▸ Task material
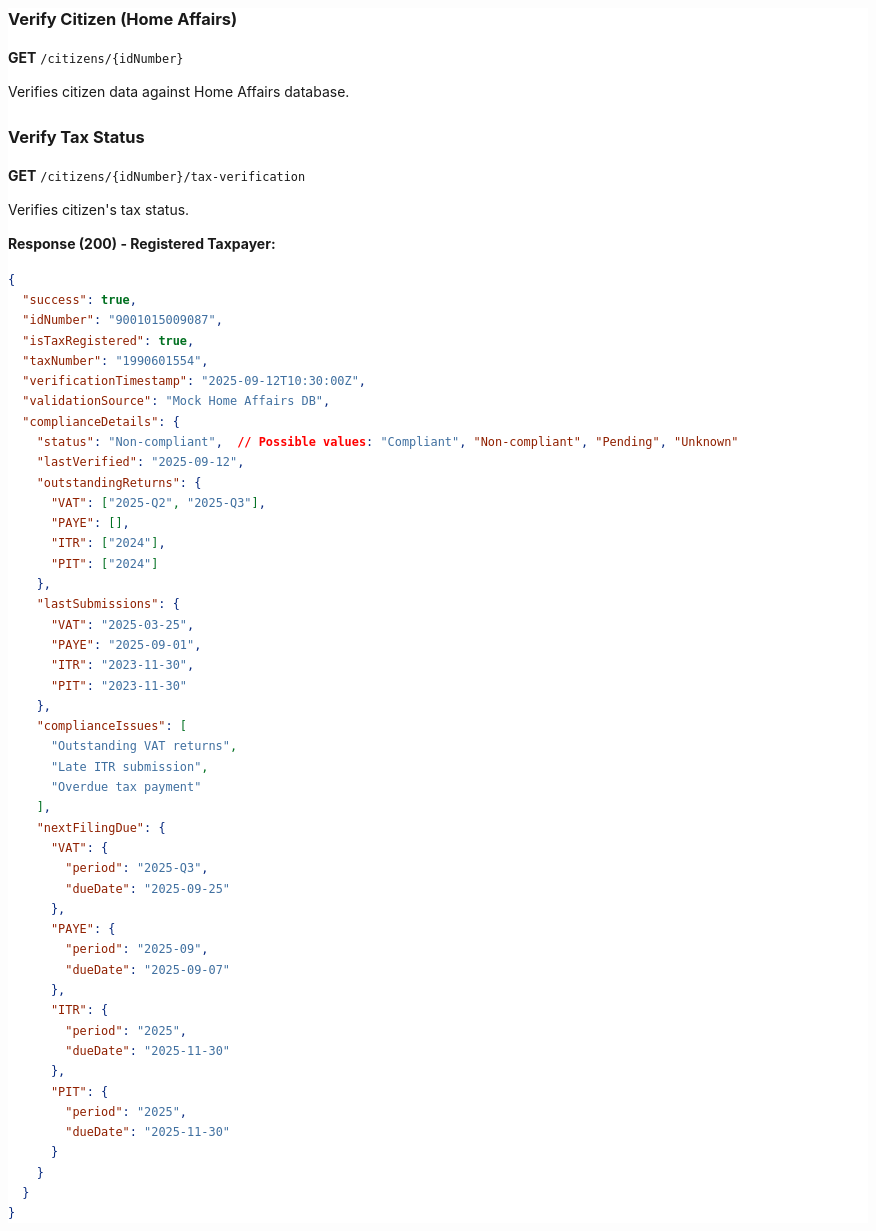 ### Verify Citizen (Home Affairs)
**GET** `/citizens/{idNumber}`

Verifies citizen data against Home Affairs database.

### Verify Tax Status
**GET** `/citizens/{idNumber}/tax-verification`

Verifies citizen's tax status.

**Response (200) - Registered Taxpayer:**
```json
{
  "success": true,
  "idNumber": "9001015009087",
  "isTaxRegistered": true,
  "taxNumber": "1990601554",
  "verificationTimestamp": "2025-09-12T10:30:00Z",
  "validationSource": "Mock Home Affairs DB",
  "complianceDetails": {
    "status": "Non-compliant",  // Possible values: "Compliant", "Non-compliant", "Pending", "Unknown"
    "lastVerified": "2025-09-12",
    "outstandingReturns": {
      "VAT": ["2025-Q2", "2025-Q3"],
      "PAYE": [],
      "ITR": ["2024"],
      "PIT": ["2024"]
    },
    "lastSubmissions": {
      "VAT": "2025-03-25",
      "PAYE": "2025-09-01",
      "ITR": "2023-11-30",
      "PIT": "2023-11-30"
    },
    "complianceIssues": [
      "Outstanding VAT returns",
      "Late ITR submission",
      "Overdue tax payment"
    ],
    "nextFilingDue": {
      "VAT": {
        "period": "2025-Q3",
        "dueDate": "2025-09-25"
      },
      "PAYE": {
        "period": "2025-09",
        "dueDate": "2025-09-07"
      },
      "ITR": {
        "period": "2025",
        "dueDate": "2025-11-30"
      },
      "PIT": {
        "period": "2025",
        "dueDate": "2025-11-30"
      }
    }
  }
}
```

▸ Problem
What you give back must match the material above exactly, minus its pictures.

▸ Answer for the task
 ### Verify Citizen (Home Affairs)
**GET** `/citizens/{idNumber}`

Verifies citizen data against Home Affairs database.

### Verify Tax Status
**GET** `/citizens/{idNumber}/tax-verification`

Verifies citizen's tax status.

**Response (200) - Registered Taxpayer:**
```json
{
  "success": true,
  "idNumber": "9001015009087",
  "isTaxRegistered": true,
  "taxNumber": "1990601554",
  "verificationTimestamp": "2025-09-12T10:30:00Z",
  "validationSource": "Mock Home Affairs DB",
  "complianceDetails": {
    "status": "Non-compliant",  // Possible values: "Compliant", "Non-compliant", "Pending", "Unknown"
    "lastVerified": "2025-09-12",
    "outstandingReturns": {
      "VAT": ["2025-Q2", "2025-Q3"],
      "PAYE": [],
      "ITR": ["2024"],
      "PIT": ["2024"]
    },
    "lastSubmissions": {
      "VAT": "2025-03-25",
      "PAYE": "2025-09-01",
      "ITR": "2023-11-30",
      "PIT": "2023-11-30"
    },
    "complianceIssues": [
      "Outstanding VAT returns",
      "Late ITR submission",
      "Overdue tax payment"
    ],
    "nextFilingDue": {
      "VAT": {
        "period": "2025-Q3",
        "dueDate": "2025-09-25"
      },
      "PAYE": {
        "period": "2025-09",
        "dueDate": "2025-09-07"
      },
      "ITR": {
        "period": "2025",
        "dueDate": "2025-11-30"
      },
      "PIT": {
        "period": "2025",
        "dueDate": "2025-11-30"
      }
    }
  }
}
```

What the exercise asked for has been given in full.